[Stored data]
_____

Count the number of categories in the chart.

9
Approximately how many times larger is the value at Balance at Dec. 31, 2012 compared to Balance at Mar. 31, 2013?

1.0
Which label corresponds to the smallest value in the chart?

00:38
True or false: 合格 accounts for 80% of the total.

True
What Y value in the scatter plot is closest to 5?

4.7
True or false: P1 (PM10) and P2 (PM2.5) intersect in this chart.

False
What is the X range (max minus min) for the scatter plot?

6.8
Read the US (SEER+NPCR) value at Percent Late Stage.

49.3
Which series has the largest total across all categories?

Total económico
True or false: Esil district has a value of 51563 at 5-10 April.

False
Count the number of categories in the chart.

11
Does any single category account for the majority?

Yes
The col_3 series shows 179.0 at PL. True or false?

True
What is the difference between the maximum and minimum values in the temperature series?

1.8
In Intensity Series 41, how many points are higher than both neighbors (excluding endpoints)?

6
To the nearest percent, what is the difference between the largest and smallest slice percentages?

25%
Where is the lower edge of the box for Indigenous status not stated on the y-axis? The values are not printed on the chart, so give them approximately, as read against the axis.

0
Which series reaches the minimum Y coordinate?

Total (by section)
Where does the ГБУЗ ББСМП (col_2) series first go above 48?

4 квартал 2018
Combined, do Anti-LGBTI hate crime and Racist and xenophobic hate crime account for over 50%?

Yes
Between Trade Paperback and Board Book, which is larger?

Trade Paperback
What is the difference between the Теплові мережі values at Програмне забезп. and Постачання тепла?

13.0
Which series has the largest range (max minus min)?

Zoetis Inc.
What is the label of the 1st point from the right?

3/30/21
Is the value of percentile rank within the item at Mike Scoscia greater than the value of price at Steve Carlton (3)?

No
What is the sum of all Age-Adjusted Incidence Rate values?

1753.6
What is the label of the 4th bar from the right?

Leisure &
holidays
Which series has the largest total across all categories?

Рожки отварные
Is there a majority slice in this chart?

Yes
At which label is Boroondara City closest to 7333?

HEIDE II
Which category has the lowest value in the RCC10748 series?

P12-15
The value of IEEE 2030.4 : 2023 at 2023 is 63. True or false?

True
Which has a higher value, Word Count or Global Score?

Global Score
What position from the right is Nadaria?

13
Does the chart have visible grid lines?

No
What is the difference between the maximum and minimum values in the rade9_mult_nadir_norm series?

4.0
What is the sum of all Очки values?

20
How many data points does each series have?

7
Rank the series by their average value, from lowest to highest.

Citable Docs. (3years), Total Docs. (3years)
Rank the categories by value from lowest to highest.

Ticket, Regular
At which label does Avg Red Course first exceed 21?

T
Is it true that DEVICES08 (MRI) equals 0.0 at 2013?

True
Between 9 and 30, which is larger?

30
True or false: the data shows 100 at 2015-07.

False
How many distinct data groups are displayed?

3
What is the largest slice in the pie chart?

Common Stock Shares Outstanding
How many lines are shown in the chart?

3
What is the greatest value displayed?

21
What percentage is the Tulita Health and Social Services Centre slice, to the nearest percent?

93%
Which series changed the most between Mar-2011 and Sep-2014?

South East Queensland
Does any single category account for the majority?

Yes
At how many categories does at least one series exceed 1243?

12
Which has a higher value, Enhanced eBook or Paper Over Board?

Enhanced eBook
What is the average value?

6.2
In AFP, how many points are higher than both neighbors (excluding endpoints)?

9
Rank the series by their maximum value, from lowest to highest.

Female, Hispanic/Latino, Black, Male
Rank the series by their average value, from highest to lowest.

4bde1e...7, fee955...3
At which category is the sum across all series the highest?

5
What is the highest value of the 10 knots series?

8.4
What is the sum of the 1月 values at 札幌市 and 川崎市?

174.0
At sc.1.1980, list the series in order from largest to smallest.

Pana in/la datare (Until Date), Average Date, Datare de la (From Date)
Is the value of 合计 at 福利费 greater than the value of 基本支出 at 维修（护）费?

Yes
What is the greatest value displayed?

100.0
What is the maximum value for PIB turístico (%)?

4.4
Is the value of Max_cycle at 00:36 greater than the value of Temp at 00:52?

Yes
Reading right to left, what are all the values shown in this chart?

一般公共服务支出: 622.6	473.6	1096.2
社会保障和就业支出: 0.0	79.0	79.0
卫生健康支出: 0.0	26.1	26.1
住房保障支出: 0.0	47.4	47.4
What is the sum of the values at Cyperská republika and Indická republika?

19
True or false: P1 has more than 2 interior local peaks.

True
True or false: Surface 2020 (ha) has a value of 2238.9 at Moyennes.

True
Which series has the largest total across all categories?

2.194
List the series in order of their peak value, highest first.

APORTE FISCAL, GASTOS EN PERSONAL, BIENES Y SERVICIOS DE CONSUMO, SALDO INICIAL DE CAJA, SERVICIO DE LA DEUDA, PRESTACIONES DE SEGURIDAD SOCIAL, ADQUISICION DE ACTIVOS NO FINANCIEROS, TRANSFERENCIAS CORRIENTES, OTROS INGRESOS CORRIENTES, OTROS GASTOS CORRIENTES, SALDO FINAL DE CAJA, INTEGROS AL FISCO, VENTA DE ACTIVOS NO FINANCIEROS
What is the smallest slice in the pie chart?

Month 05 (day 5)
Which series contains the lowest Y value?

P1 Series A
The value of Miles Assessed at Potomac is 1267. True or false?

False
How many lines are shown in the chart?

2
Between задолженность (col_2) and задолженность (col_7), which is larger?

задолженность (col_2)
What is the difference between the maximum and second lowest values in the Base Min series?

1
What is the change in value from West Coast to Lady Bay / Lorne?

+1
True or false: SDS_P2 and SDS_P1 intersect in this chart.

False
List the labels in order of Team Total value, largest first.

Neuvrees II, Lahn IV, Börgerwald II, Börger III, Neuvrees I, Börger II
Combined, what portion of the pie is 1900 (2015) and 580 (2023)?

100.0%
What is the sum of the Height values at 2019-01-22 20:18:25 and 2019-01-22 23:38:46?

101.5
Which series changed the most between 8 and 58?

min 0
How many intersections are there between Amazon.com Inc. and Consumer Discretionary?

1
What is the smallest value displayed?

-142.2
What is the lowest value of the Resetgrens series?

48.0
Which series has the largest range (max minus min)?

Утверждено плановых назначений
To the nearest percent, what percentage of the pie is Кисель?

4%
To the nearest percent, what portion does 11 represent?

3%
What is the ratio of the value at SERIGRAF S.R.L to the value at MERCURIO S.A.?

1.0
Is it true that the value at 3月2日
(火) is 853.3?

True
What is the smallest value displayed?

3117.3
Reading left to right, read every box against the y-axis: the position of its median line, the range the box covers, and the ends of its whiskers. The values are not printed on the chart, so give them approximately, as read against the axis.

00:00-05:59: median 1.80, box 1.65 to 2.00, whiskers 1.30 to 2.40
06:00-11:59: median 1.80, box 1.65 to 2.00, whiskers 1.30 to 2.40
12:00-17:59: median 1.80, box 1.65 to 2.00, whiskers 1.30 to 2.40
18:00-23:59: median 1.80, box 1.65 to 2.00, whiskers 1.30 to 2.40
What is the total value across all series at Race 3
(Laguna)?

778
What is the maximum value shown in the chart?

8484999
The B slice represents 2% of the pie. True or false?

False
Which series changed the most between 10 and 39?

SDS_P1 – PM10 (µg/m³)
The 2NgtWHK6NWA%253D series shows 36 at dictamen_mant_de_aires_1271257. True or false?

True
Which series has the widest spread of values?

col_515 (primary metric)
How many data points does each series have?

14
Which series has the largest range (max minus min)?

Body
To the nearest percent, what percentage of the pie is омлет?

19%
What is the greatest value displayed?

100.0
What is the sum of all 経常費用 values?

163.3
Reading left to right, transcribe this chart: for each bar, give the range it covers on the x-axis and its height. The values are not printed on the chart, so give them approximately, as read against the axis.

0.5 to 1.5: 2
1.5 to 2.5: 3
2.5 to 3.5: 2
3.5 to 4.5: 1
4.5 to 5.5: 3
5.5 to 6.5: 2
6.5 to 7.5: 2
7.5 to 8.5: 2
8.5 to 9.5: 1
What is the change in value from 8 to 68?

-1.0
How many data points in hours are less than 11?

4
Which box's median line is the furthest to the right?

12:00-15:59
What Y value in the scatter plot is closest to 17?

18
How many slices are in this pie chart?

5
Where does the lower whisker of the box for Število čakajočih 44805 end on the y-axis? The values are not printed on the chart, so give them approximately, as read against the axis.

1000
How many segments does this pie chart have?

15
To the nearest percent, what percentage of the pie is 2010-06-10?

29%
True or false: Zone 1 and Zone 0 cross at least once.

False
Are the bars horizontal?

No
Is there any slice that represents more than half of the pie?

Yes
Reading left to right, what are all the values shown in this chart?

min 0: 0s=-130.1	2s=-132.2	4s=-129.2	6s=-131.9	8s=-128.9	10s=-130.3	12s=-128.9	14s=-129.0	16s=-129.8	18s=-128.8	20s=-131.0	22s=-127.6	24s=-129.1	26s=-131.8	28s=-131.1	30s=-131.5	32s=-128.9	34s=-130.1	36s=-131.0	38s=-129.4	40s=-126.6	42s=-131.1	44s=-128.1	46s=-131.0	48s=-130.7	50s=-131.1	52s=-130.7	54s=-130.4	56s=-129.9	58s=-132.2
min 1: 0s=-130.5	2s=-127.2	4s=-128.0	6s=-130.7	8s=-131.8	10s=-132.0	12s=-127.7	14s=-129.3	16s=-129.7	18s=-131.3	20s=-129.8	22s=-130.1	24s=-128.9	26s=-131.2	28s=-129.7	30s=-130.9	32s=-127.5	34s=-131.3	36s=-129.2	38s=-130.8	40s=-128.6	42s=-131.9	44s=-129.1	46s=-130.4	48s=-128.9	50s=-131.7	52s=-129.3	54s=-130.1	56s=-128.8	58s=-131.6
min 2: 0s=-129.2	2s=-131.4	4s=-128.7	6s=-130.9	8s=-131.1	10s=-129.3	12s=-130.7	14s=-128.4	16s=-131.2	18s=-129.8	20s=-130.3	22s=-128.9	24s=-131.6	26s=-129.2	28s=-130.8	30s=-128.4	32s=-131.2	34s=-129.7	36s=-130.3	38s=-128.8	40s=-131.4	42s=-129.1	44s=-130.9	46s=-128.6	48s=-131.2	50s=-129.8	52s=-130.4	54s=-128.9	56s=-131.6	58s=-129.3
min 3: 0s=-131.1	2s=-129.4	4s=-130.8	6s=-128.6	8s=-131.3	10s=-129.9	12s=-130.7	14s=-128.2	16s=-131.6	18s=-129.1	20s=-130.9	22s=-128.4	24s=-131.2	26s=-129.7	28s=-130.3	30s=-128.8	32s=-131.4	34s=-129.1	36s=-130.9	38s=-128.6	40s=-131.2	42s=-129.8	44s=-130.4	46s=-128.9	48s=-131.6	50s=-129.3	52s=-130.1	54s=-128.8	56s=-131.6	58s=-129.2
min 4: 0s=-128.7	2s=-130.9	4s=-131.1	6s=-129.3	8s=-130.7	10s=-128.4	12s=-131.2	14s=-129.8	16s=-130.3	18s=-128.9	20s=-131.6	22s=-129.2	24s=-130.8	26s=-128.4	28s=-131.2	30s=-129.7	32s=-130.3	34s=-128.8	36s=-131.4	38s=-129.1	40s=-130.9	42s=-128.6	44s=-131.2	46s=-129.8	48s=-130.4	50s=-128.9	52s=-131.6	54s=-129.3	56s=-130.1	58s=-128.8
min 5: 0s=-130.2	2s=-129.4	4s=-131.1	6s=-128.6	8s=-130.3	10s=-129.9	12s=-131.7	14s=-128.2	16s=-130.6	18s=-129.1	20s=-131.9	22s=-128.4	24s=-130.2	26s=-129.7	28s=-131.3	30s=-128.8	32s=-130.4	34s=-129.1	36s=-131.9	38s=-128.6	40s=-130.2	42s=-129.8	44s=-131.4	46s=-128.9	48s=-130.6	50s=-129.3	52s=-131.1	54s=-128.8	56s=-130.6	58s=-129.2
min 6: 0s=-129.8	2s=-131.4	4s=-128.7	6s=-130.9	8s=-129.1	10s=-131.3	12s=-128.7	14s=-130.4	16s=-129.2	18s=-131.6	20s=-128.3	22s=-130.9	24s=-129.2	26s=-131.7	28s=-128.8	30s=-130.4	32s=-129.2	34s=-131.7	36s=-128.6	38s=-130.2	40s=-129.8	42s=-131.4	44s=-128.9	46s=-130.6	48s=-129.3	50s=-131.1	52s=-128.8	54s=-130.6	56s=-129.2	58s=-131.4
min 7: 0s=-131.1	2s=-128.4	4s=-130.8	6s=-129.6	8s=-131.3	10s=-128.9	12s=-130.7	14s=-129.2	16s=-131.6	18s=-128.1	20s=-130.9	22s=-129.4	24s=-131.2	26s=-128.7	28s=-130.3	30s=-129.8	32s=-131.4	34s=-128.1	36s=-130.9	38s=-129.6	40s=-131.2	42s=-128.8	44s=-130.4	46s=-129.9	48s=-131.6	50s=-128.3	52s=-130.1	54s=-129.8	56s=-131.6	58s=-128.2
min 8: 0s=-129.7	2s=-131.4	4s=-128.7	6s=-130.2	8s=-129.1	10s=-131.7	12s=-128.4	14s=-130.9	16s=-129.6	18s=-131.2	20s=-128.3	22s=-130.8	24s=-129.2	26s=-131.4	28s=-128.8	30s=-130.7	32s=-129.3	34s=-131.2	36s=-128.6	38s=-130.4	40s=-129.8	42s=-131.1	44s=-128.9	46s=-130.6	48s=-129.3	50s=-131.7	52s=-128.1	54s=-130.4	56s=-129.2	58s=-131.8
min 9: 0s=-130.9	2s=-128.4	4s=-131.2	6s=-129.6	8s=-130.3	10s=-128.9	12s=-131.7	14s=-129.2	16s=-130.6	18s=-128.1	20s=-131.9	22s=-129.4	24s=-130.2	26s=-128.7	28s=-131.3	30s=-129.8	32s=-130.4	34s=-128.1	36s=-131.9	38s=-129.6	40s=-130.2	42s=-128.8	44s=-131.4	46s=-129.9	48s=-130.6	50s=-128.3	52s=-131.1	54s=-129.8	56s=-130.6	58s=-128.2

_____

THE TASK
Determine how many lines of the listing above contain the string "Global" with case taken into account. Reply with the number alone.

WRITTEN ANSWER
2